ME SENTÉ EN UN RINCÓN del escenario con el sobre en la mano. Lo había llevado al colegio porque en casa no podía leer la carta. Sentía que la angustia iba a impregnar para siempre el lugar donde estuviera cuando lo abriera. En cambio ahí, si algo se impregnaba de esa emoción, no era un lugar tan cotidiano como para que me lo recordara. En el recreo me había refugiado en el salón de actos. No podíamos entrar sin permiso pero no me podía importar menos. No había lugar más íntimo que ese así, vacío. Todas las butacas estaban a oscuras, lo único iluminado era el escenario. Como en la vida.
Cuando le conté a León, al principio se quedó un momento pensando y después me dijo que si había guardado la carta era porque quería leerla y que para saber qué hacer tenía que saber qué decía porque eso podía cambiar las cosas. Que era una decisión tan personal que nadie podía opinar mucho sobre eso. Y que si quería ver a papá y podíamos ir restableciendo el vínculo, cuanto antes eso se pudiera reconstruir mejor para los dos. Igual él no sabía si podría remontar una situación como la de papá con nosotras.

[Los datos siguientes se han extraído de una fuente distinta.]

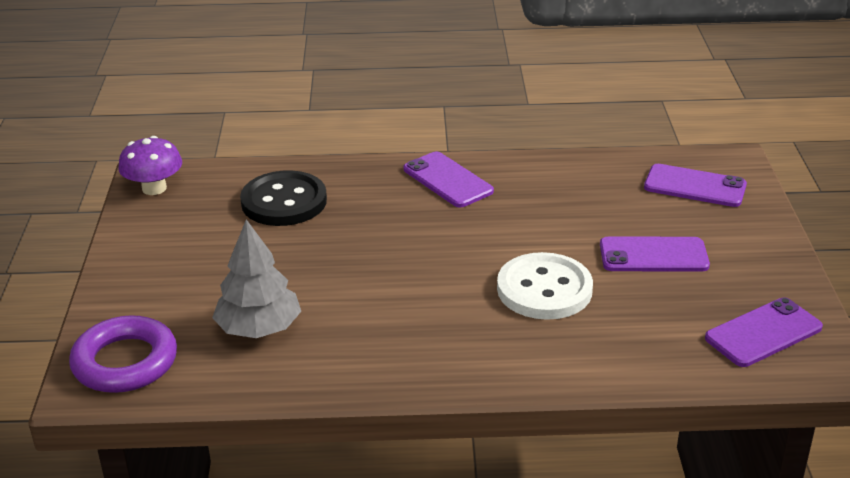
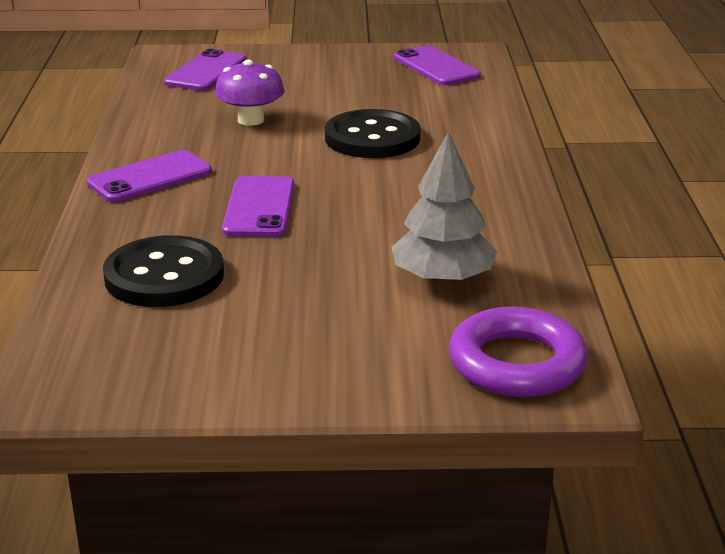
camera: 90 degrees left, 5 degrees down
purple mushroom [119,136,182,195] -> purple mushroom moved to [215,60,285,126]
white button [497,252,593,320] -> black button [325,109,421,158]
purple phone [600,237,710,272] -> purple phone moved to [222,176,294,237]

Y tenía razón, si había guardado la carta era porque quería leerla. Y sí. Quería. Pero tenía mucho miedo de que nada fuera lo que esperaba aunque tampoco tenía muy claro qué esperaba. Sentada sobre el escenario lo abrí. Adentro una carta, con la misma letra ondulante del sobre, en tinta negra. Y empezaba así:
Pequeña Flor.
Así me decía cuando era chica. Me acordé de repente porque nadie jamás volvió a nombrarme "Pequeña Flor" después.
Eso, mínimo, abrió un mundo dentro mío.
No podía leer la carta. Me iba a quebrar en mil pedazos. Aitana la tenía tan clara. Tirarla había sido la mejor decisión. Pero como yo no podía, pensé en romperla y listo. Después no iba a haber forma de recuperarla ni forma de contactar a papá. Ni siquiera entiendo porqué lo llamo "papá". Es Manuel. Punto.
Y estaba a punto de romperla cuando se abrió la puerta del salón de actos, e intenté desaparecer detrás del cortinado pero el preceptor de primer año fue más rápido, me vio y me pegó un grito que fue algo así como "ni se te ocurra escaparte, sabés que no se puede estar acá, además es horario de clase".
Y me mandó a la dirección. A la dirección por semejante imbecilidad. Se ve que no tienen nada que hacer y se tienen que inventar algo, porque escabullirte en el salón de actos y perderte una hora de clase no es ni por casualidad lo más osado que podés hacer en el colegio. Nimio. Pero el preceptor fue implacable. Y no le pensaba rogar para que lo dejara pasar. Me paré con la mayor dignidad que pude y caminé hasta la dirección que está en la planta baja, pensando que no había leído la carta, ni la había roto, y para colmo me estaba a punto de ligar las primeras sanciones de mi vida. Y las más ridículas del planeta. Estuve tentada de escaparme cuando pasé por la puerta de entrada pero tarde o temprano iba a tener que enfrentarme al director y esa estupidez de haberme metido en el salón de actos. Todo por los de cuarto que habían entrado un par de meses antes y habían descontrolado el lugar. Habían suspendido a cinco por eso.
La puerta de dirección estaba cerrada. Daba a un pasillo ancho con bancos a los costados para esperar el turno de la muerte. Entré sin pensar, ya estaba jugada. Y ahí, enfrentados, sentados uno en cada banco, estaban Simón y León.